Pho Bo, or beef noodle soup, is considered the national dish of Vietnam. It’s also a popular breakfast dish there, according to Segundo Torres, an Asian food expert at Johnson Wales University College of Culinary Arts in Providence, Rhode Island. His version includes the traditional platter of fresh herbs.

· 3 pounds oxtail, shin or neck (or beef short ribs)
· 1 tablespoon salt
· One 3-inch piece ginger
· 1 medium onion
· 6 whole star anise
· 11/2 cinnamon sticks
· 2 bay leaves
· 4 whole cloves
· 2 teaspoons fennel seeds
· 1 tablespoon sugar
· 1 pound rice noodles (banh pho)
· 1 pound lean beef cut into paper-thin slices
· Garnishes
· Lime wedges
· Mung bean sprouts
· Fresh sprigs of cilantro, Vietnamese coriander, anise, basil and mint
· Chiles, fresh and thinly sliced Scallions, chopped
· Black peppercorns, freshly ground Fish sauce

In a large stockpot, cover the oxtails with water and bring to a boil. Drain the water, cover the oxtails with 14 cups fresh water and add the salt. Bring to a boil again.

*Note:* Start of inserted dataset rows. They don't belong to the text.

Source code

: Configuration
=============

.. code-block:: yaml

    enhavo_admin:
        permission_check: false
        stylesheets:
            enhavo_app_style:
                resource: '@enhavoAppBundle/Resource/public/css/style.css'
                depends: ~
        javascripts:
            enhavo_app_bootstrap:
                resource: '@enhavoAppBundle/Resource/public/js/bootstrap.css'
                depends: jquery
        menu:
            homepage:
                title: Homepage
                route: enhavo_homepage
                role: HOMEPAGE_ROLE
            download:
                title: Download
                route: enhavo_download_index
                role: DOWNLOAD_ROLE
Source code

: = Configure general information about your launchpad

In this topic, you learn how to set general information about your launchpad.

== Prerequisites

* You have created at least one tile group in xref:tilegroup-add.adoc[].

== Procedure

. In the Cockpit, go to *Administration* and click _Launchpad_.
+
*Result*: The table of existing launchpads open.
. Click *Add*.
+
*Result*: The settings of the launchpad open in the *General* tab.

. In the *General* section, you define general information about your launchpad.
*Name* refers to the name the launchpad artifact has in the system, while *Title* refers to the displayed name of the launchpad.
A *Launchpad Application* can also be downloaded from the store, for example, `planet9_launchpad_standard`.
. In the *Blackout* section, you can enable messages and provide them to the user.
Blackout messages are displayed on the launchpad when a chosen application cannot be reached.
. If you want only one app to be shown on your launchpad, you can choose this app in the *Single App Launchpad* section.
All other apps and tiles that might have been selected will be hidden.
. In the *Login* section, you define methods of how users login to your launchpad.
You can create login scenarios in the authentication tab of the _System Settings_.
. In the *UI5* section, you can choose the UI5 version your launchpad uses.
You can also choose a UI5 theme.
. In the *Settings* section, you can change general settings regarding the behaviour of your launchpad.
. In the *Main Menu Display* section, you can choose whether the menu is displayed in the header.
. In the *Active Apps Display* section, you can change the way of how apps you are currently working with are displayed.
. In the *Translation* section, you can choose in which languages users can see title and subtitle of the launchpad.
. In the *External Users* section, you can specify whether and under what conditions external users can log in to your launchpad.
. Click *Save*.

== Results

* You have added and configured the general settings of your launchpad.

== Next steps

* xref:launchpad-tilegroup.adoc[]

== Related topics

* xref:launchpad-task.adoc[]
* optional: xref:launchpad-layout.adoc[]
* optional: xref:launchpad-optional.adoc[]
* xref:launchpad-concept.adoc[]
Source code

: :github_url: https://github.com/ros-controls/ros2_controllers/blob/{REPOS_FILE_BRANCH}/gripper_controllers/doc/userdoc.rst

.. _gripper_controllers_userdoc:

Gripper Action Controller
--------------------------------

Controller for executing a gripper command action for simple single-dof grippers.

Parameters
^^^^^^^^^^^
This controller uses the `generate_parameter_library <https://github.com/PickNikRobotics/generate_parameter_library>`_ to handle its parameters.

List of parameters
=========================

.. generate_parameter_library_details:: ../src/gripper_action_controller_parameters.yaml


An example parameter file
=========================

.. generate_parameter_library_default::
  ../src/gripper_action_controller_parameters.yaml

Meanwhile, using tongs, char the ginger and onion by putting them over a low gas burner or electric burner. Remove from heat and rinse off any ash. Add the ginger and onion to the stock.

Add the spices and sugar to the stock. When the liquid comes to a boil, reduce the heat to low and simmer, skimming occasionally, for about 21/2 hours. Strain and set aside.

Create a platter of garnishes (see list above). In a large bowl, cover the rice noodles with cold water and soak until pliable, about 30 minutes. Drain.

In a large pot, bring the stock to a boil. Put a large handful of noodles into a strainer that fits into the pot. Dip the strainer and noodles into the hot stock and swirl the noodles around with chopsticks until tender but still chewy, about 20 seconds. Shake the noodles dry and dump them into a large soup bowl. Repeat using the remaining noodles.

Place equal amounts of beef over the noodles and divide the hot stock among the bowls. Allow each person to garnish soup as desired.